>> start

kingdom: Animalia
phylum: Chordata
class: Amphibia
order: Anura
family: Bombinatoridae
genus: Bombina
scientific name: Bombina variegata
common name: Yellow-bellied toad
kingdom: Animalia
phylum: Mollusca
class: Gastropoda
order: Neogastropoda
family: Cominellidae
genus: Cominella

>> end
>> start

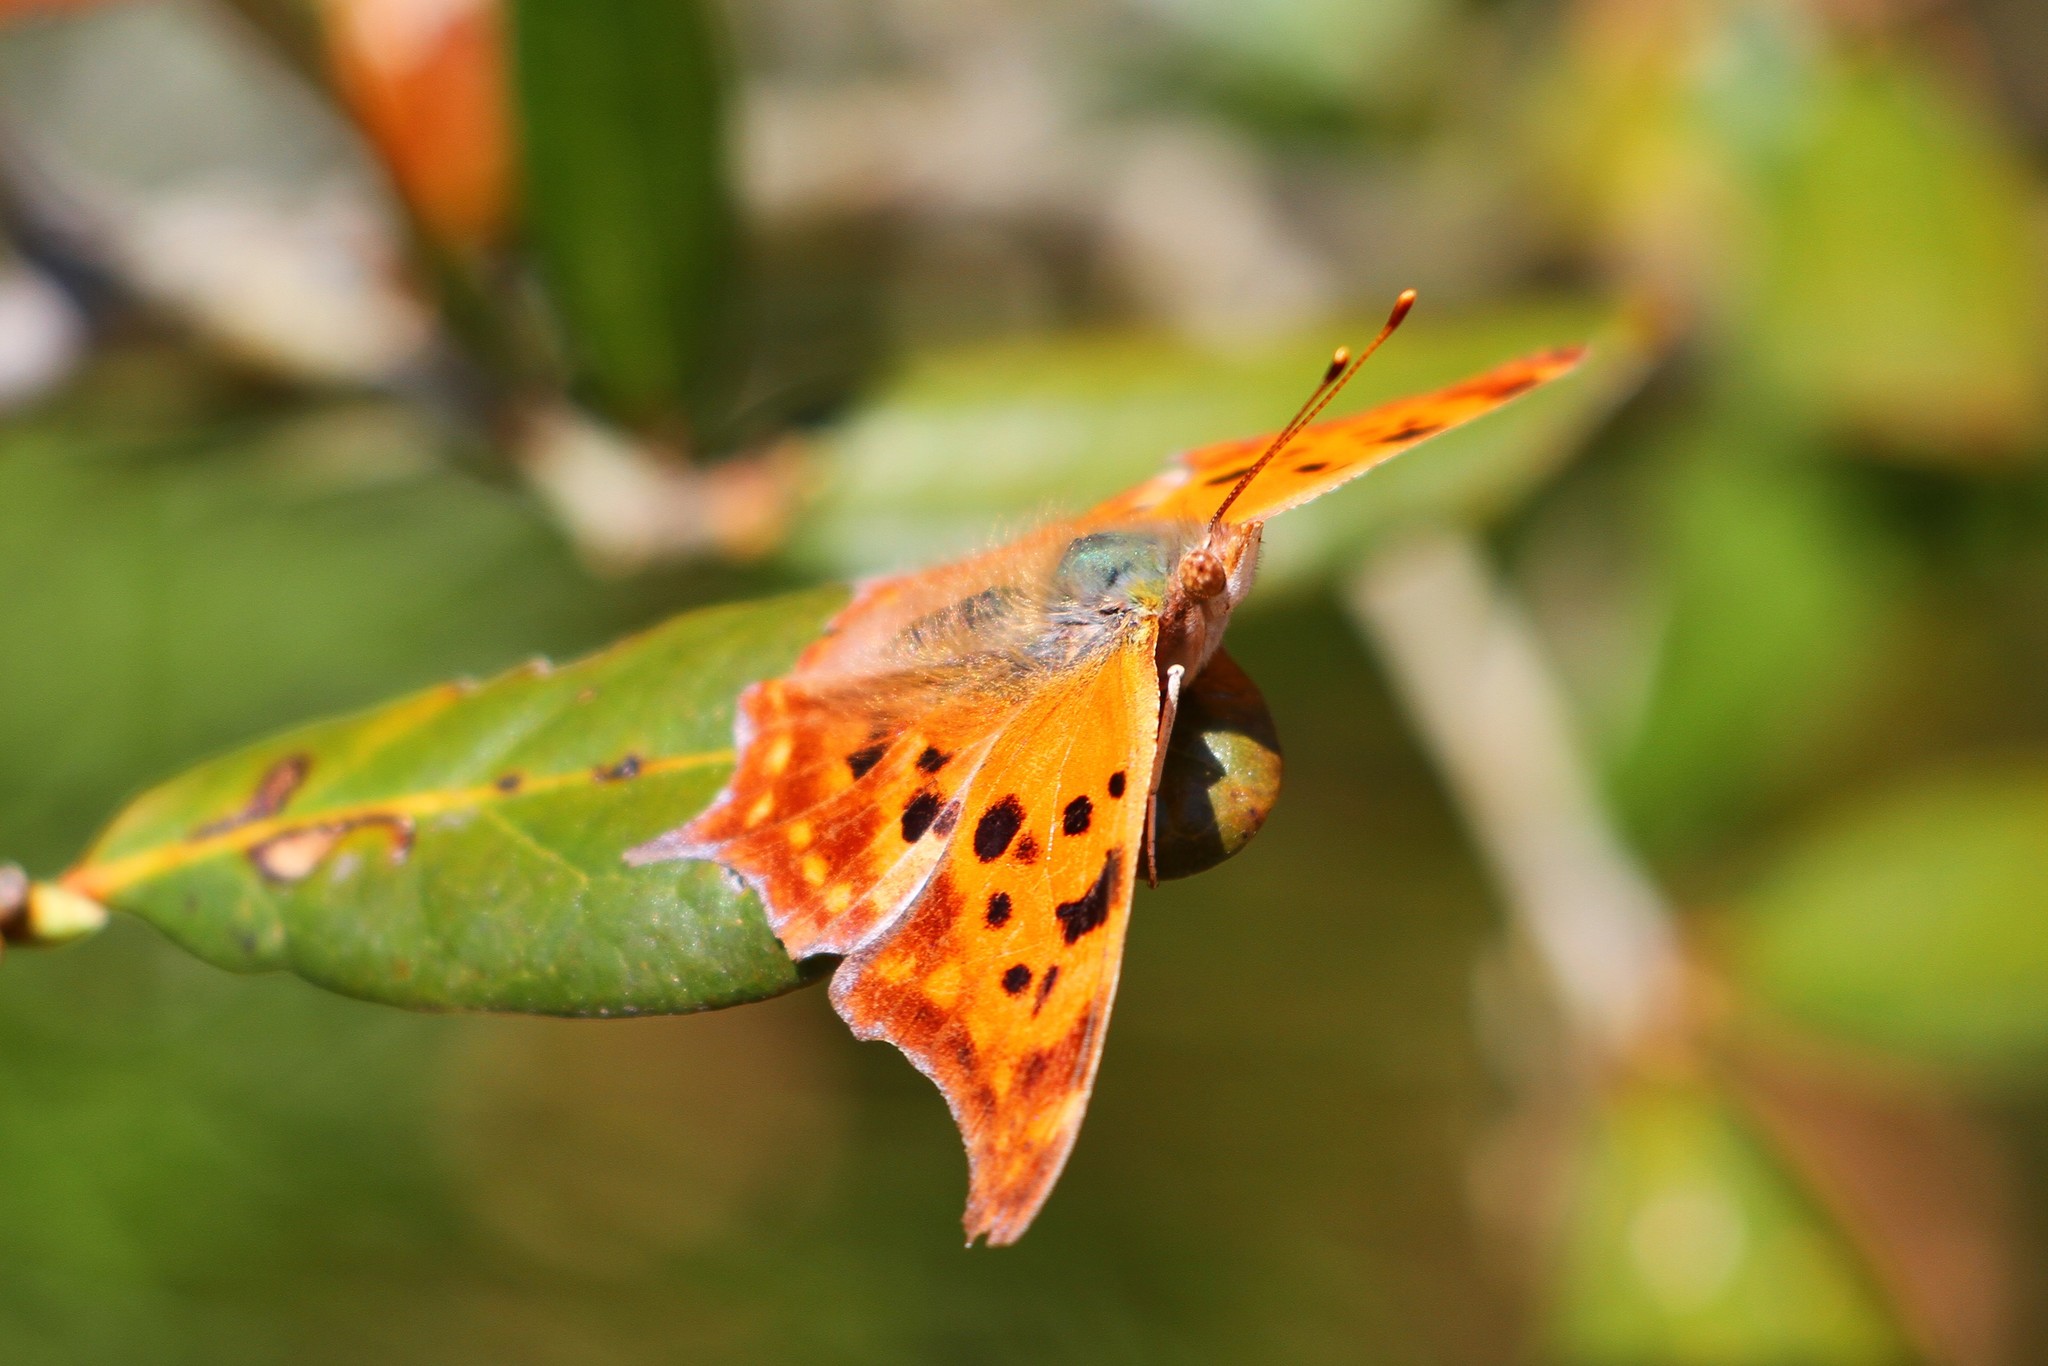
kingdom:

>> end

■ Exercise
Write out the material again, starting with the line with "scientific name: Bombina variegata" and going on through the line with "family: Cominellidae". Replace "kingdom" with "domain" and leave everything else as it is.

■ Expected answer
scientific name: Bombina variegata
common name: Yellow-bellied toad
domain: Animalia
phylum: Mollusca
class: Gastropoda
order: Neogastropoda
family: Cominellidae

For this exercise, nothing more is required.